*Extract:*
+++
In France, throughout North Africa and elsewhere, our public position on North Africa should be as follows:

(a)
We support continuation French presence in North Africa as in interest of the peoples of the area itself, as well as that of French, ourselves and free world generally.
(b)
Twentieth century Nationalism has outdated old concepts of paternalism, etc.
(c)
We give full marks to France for her remarkable material achievements in area; however, economic and social progress is no longer enough to satisfy Nationalism. In current world climate, no people will long accept second-class or inferior citizenship.
(d)
Repressive policies are doomed to fail, while, on the other hand, negotiation and agreement may succeed, as has thus far been shown in Tunisia.
(e)
Problem has become primarily political one and so political approach needed.
+++
*Data shown:*

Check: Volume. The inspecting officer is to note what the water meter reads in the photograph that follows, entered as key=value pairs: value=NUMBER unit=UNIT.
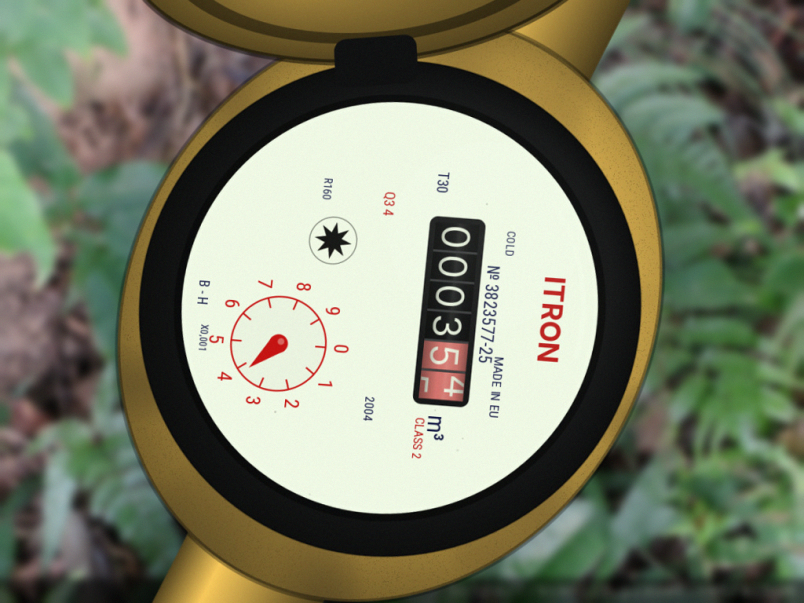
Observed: value=3.543 unit=m³
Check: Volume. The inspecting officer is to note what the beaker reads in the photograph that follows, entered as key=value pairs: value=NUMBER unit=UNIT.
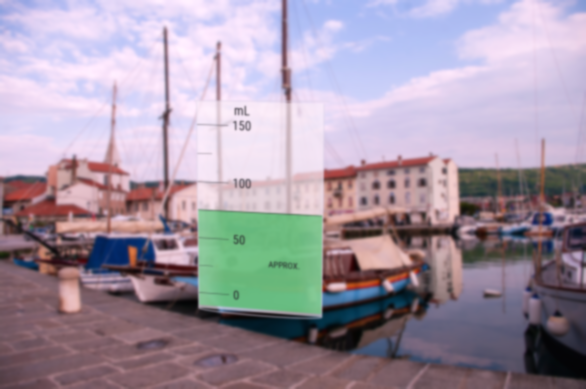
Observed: value=75 unit=mL
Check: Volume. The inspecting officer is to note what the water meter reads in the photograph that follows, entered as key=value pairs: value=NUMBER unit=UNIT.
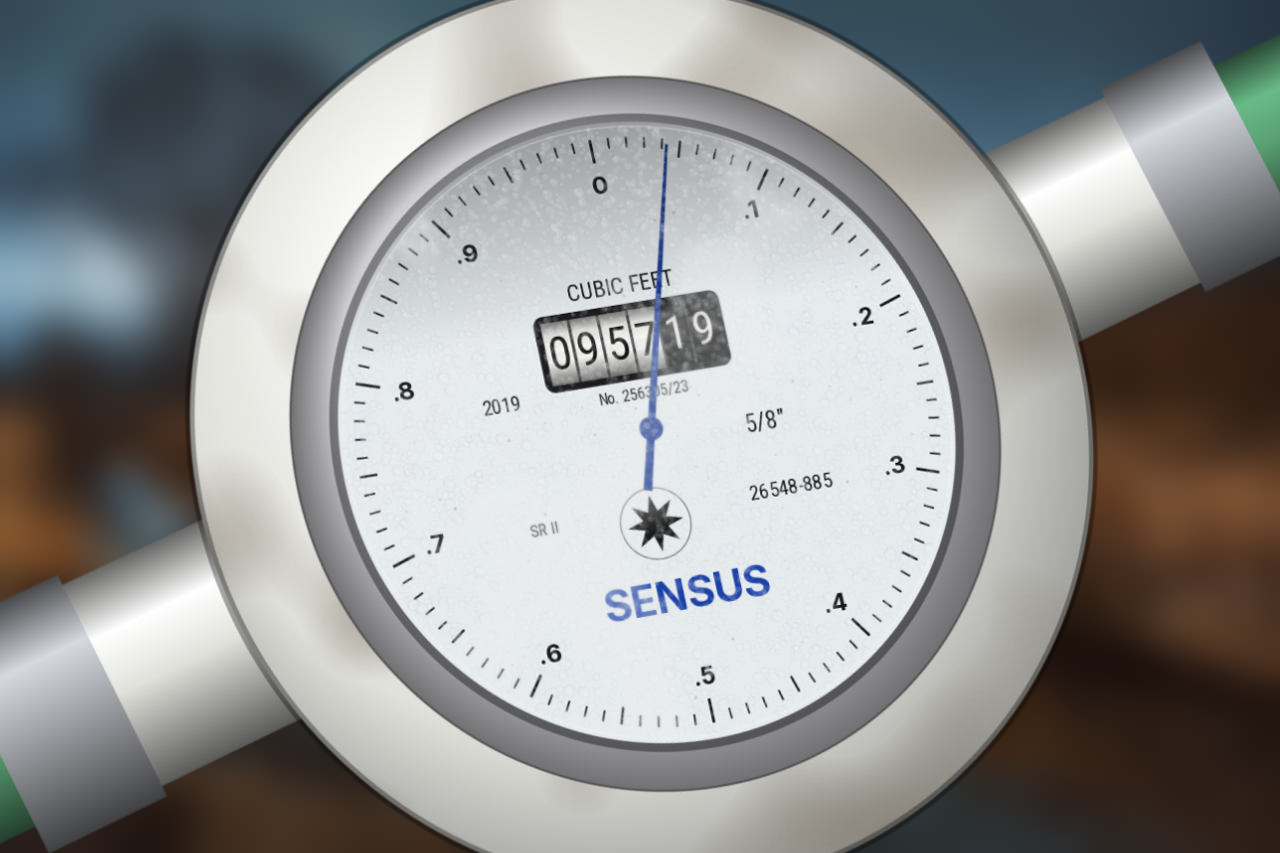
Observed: value=95719.04 unit=ft³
+++
*Exercises:*
a) Answer these about the statement on North Africa:
(i) What has outdated old concepts of paternalism?
(ii) What is no longer enough to satisfy Nationalism?
(iii) Where has negotiation and agreement so far been shown to succeed?
b) Revise the stretch of the records from the line containing "Check: Volume. The inspecting officer is to note what the beaker" through the end of the records, changing "inspecting officer" to "inspector" and keeping everything else the same. Leave the pictures out.
The text and the records have nothing to do with each other.

*Results for the exercise:*
a)
(i) Twentieth century Nationalism
(ii) Economic and social progress
(iii) Tunisia

b)
Check: Volume. The inspector is to note what the beaker reads in the photograph that follows, entered as key=value pairs: value=NUMBER unit=UNIT.
Observed: value=75 unit=mL
Check: Volume. The inspector is to note what the water meter reads in the photograph that follows, entered as key=value pairs: value=NUMBER unit=UNIT.
Observed: value=95719.04 unit=ft³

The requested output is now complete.